What is expected. The records that follow are to be repeated exactly, with the pictures removed.

** Provided entries follows **

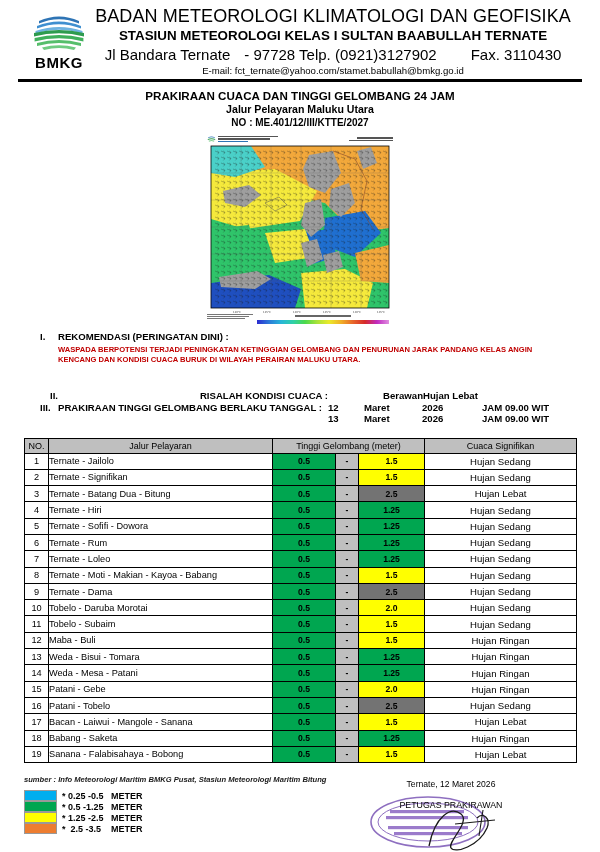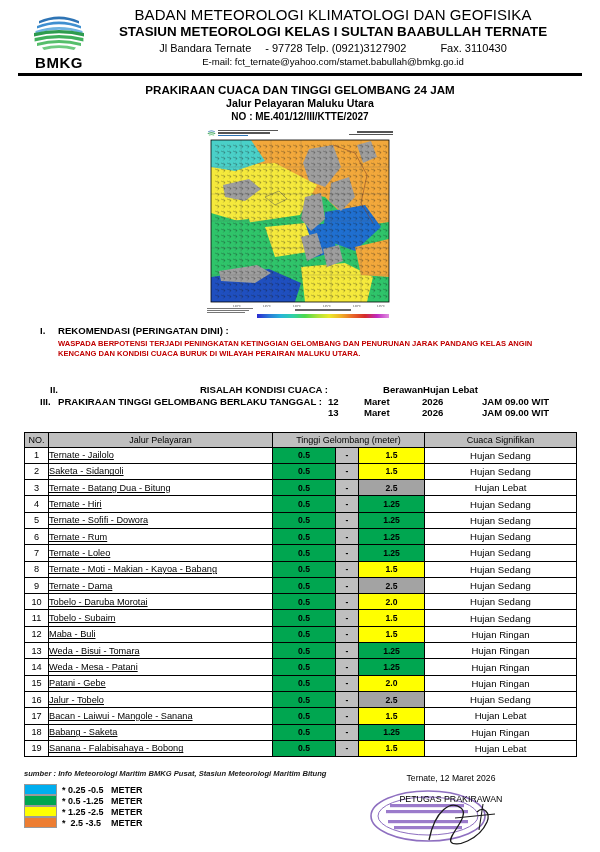--- a/index.html
+++ b/index.html
@@ -19,7 +19,7 @@
   .logo svg { display:block; width:58px; height:46px; margin:0 auto; }
   .logo-text { font-weight:bold; font-size:15px; letter-spacing:.5px; line-height:1; margin-top:1px; }
   .head-txt { flex:1; text-align:center; padding-right:12px; }
-  .head-l1 { font-size:15px; letter-spacing:.1px; }
+  .head-l1 { font-size:18px; letter-spacing:.1px; }
   .head-l2 { font-size:13.4px; font-weight:bold; margin-top:1px; }
   .head-l3 { font-size:11px; margin-top:3px; }
   .head-l3 .sp1 { display:inline-block; width:14px; }

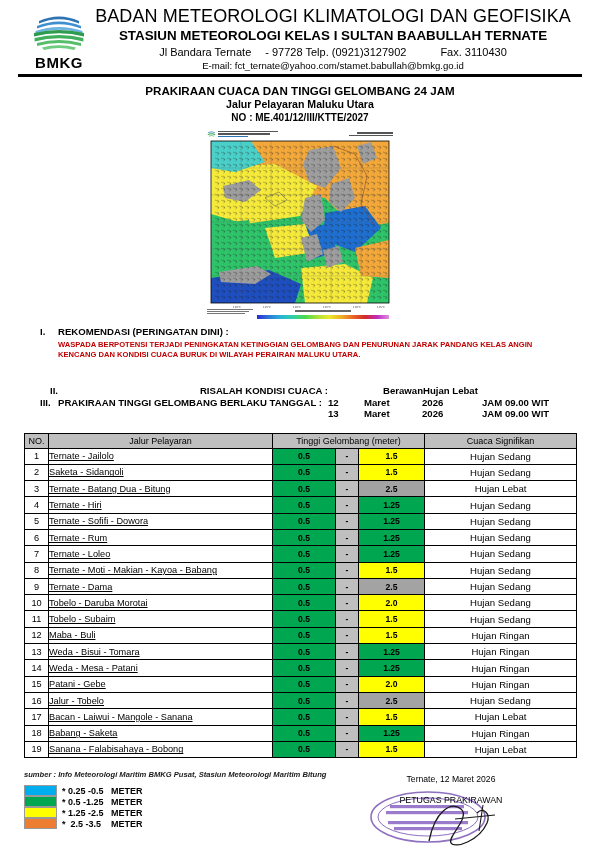--- a/index.html
+++ b/index.html
@@ -21,7 +21,7 @@
   .head-txt { flex:1; text-align:center; padding-right:12px; }
   .head-l1 { font-size:18px; letter-spacing:.1px; }
   .head-l2 { font-size:13.4px; font-weight:bold; margin-top:1px; }
-  .head-l3 { font-size:11px; margin-top:3px; }
+  .head-l3 { font-size:15px; margin-top:3px; }
   .head-l3 .sp1 { display:inline-block; width:14px; }
   .head-l3 .sp2 { display:inline-block; width:34px; }
   .head-l4 { font-size:9.6px; margin-top:2px; }

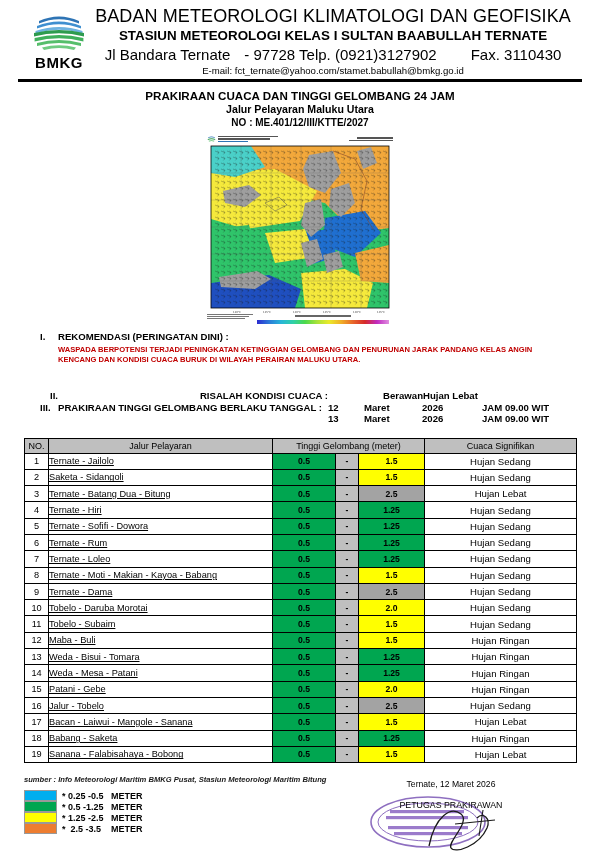--- a/index.html
+++ b/index.html
@@ -77,7 +77,7 @@
   thead th { background:#BFBFBF; font-size:9px; font-weight:normal; height:15px; text-align:center; }
   tbody td { height:16.3px; font-size:9.2px; }
   .td-no { text-align:center; }
-  .td-rt { text-align:left; padding-left:4px;text-decoration:underline; }
+  .td-rt { text-align:left; padding-left:4px; }
   .td-val { text-align:center; font-size:8.6px; font-weight:bold; }
   .td-dash { text-align:center; background:#BFBFBF; font-size:8.6px; font-weight:bold; }
   .td-wx { text-align:center; font-size:9.6px; }

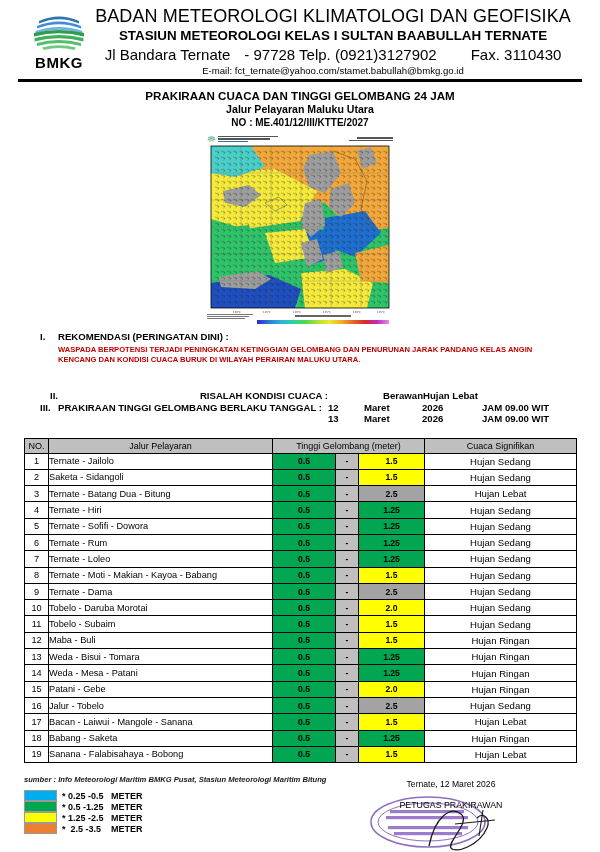--- a/index.html
+++ b/index.html
@@ -1047,7 +1047,7 @@
         </tr>
         <tr>
           <td class="td-no">2</td>
-          <td class="td-rt">Saketa - Sidangoli</td>
+          <td class="td-rt">Ternate - Signifikan</td>
           <td class="td-val bg-green">0.5</td>
           <td class="td-dash">-</td>
           <td class="td-val bg-yellow">1.5</td>

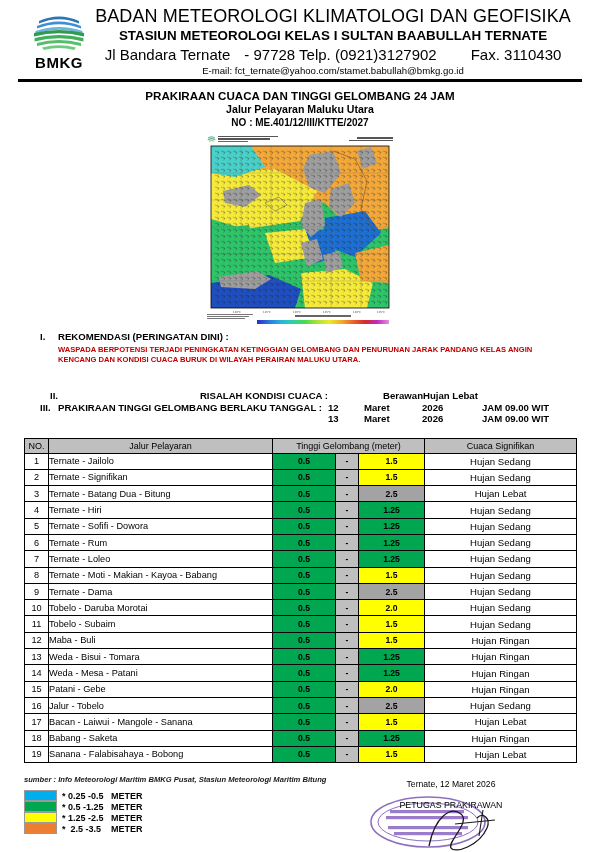--- a/index.html
+++ b/index.html
@@ -83,7 +83,7 @@
   .td-wx { text-align:center; font-size:9.6px; }
   .bg-green { background:#00A650; }
   .bg-yellow { background:#FFFF00; }
-  .bg-orange { background:#a3a3a3; }
+  .bg-orange { background:#737373; }
 
   
   .footer { position:relative; padding:3px 24px 0; }

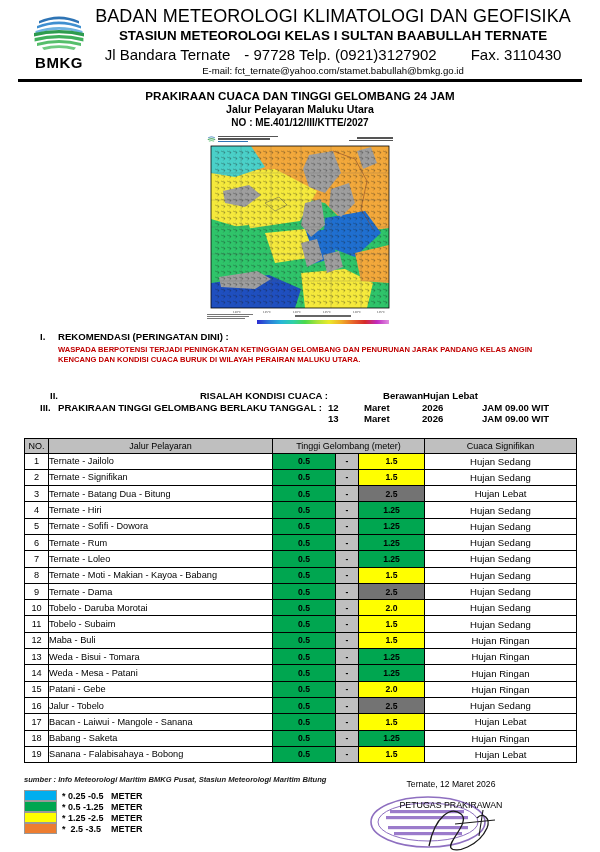--- a/index.html
+++ b/index.html
@@ -1159,7 +1159,7 @@
         </tr>
         <tr>
           <td class="td-no">16</td>
-          <td class="td-rt">Jalur - Tobelo</td>
+          <td class="td-rt">Patani - Tobelo</td>
           <td class="td-val bg-green">0.5</td>
           <td class="td-dash">-</td>
           <td class="td-val bg-orange">2.5</td>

** End of Provided entries **

Completed task.
--- a/index.html
+++ b/index.html
@@ -19,7 +19,7 @@
   .logo svg { display:block; width:58px; height:46px; margin:0 auto; }
   .logo-text { font-weight:bold; font-size:15px; letter-spacing:.5px; line-height:1; margin-top:1px; }
   .head-txt { flex:1; text-align:center; padding-right:12px; }
-  .head-l1 { font-size:15px; letter-spacing:.1px; }
+  .head-l1 { font-size:18px; letter-spacing:.1px; }
   .head-l2 { font-size:13.4px; font-weight:bold; margin-top:1px; }
   .head-l3 { font-size:11px; margin-top:3px; }
   .head-l3 .sp1 { display:inline-block; width:14px; }

--- a/index.html
+++ b/index.html
@@ -21,7 +21,7 @@
   .head-txt { flex:1; text-align:center; padding-right:12px; }
   .head-l1 { font-size:18px; letter-spacing:.1px; }
   .head-l2 { font-size:13.4px; font-weight:bold; margin-top:1px; }
-  .head-l3 { font-size:11px; margin-top:3px; }
+  .head-l3 { font-size:15px; margin-top:3px; }
   .head-l3 .sp1 { display:inline-block; width:14px; }
   .head-l3 .sp2 { display:inline-block; width:34px; }
   .head-l4 { font-size:9.6px; margin-top:2px; }

--- a/index.html
+++ b/index.html
@@ -77,7 +77,7 @@
   thead th { background:#BFBFBF; font-size:9px; font-weight:normal; height:15px; text-align:center; }
   tbody td { height:16.3px; font-size:9.2px; }
   .td-no { text-align:center; }
-  .td-rt { text-align:left; padding-left:4px;text-decoration:underline; }
+  .td-rt { text-align:left; padding-left:4px; }
   .td-val { text-align:center; font-size:8.6px; font-weight:bold; }
   .td-dash { text-align:center; background:#BFBFBF; font-size:8.6px; font-weight:bold; }
   .td-wx { text-align:center; font-size:9.6px; }

--- a/index.html
+++ b/index.html
@@ -1047,7 +1047,7 @@
         </tr>
         <tr>
           <td class="td-no">2</td>
-          <td class="td-rt">Saketa - Sidangoli</td>
+          <td class="td-rt">Ternate - Signifikan</td>
           <td class="td-val bg-green">0.5</td>
           <td class="td-dash">-</td>
           <td class="td-val bg-yellow">1.5</td>

--- a/index.html
+++ b/index.html
@@ -83,7 +83,7 @@
   .td-wx { text-align:center; font-size:9.6px; }
   .bg-green { background:#00A650; }
   .bg-yellow { background:#FFFF00; }
-  .bg-orange { background:#a3a3a3; }
+  .bg-orange { background:#737373; }
 
   
   .footer { position:relative; padding:3px 24px 0; }

--- a/index.html
+++ b/index.html
@@ -1159,7 +1159,7 @@
         </tr>
         <tr>
           <td class="td-no">16</td>
-          <td class="td-rt">Jalur - Tobelo</td>
+          <td class="td-rt">Patani - Tobelo</td>
           <td class="td-val bg-green">0.5</td>
           <td class="td-dash">-</td>
           <td class="td-val bg-orange">2.5</td>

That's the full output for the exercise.